Every line of the entries below that carries the string "Mobile" should be copied.

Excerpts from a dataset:
══════
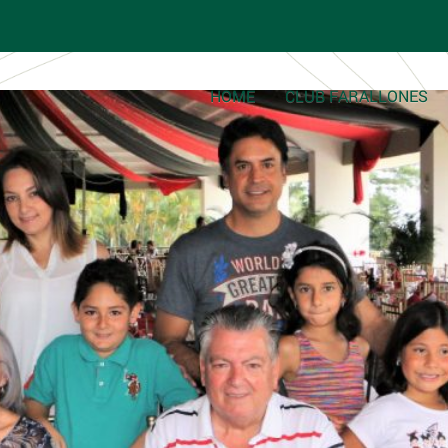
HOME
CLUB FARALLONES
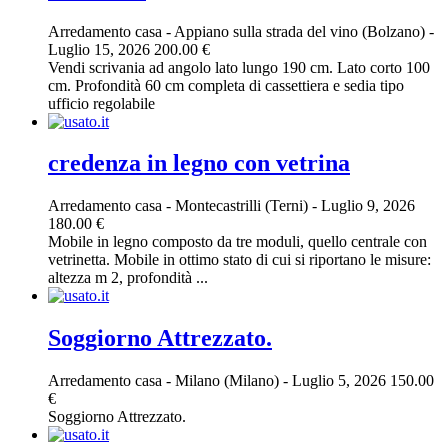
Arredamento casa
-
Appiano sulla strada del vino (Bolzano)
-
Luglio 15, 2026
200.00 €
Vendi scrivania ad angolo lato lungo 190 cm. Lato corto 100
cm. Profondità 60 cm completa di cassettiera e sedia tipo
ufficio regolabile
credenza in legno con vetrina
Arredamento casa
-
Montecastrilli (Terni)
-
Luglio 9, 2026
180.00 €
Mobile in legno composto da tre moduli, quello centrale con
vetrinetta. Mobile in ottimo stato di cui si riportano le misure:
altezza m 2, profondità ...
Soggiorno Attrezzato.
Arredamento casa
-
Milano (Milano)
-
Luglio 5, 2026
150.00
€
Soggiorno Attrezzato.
══════
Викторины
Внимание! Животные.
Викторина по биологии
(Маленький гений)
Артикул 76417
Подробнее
══════
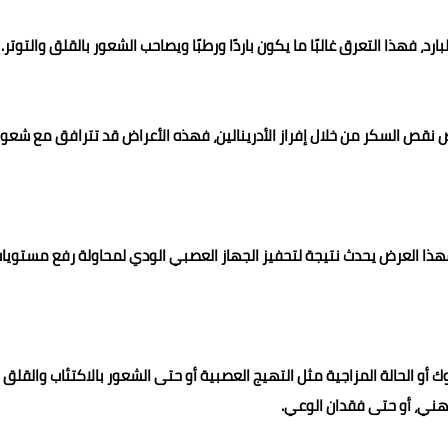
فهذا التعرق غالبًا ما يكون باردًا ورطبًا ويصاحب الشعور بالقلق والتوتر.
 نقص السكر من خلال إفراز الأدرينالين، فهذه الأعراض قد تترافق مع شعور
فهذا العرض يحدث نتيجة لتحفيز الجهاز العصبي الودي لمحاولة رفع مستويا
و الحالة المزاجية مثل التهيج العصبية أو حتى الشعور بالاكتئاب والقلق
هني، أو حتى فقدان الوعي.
══════
THE ANSWER —
Mobile in legno composto da tre moduli, quello centrale con
vetrinetta. Mobile in ottimo stato di cui si riportano le misure:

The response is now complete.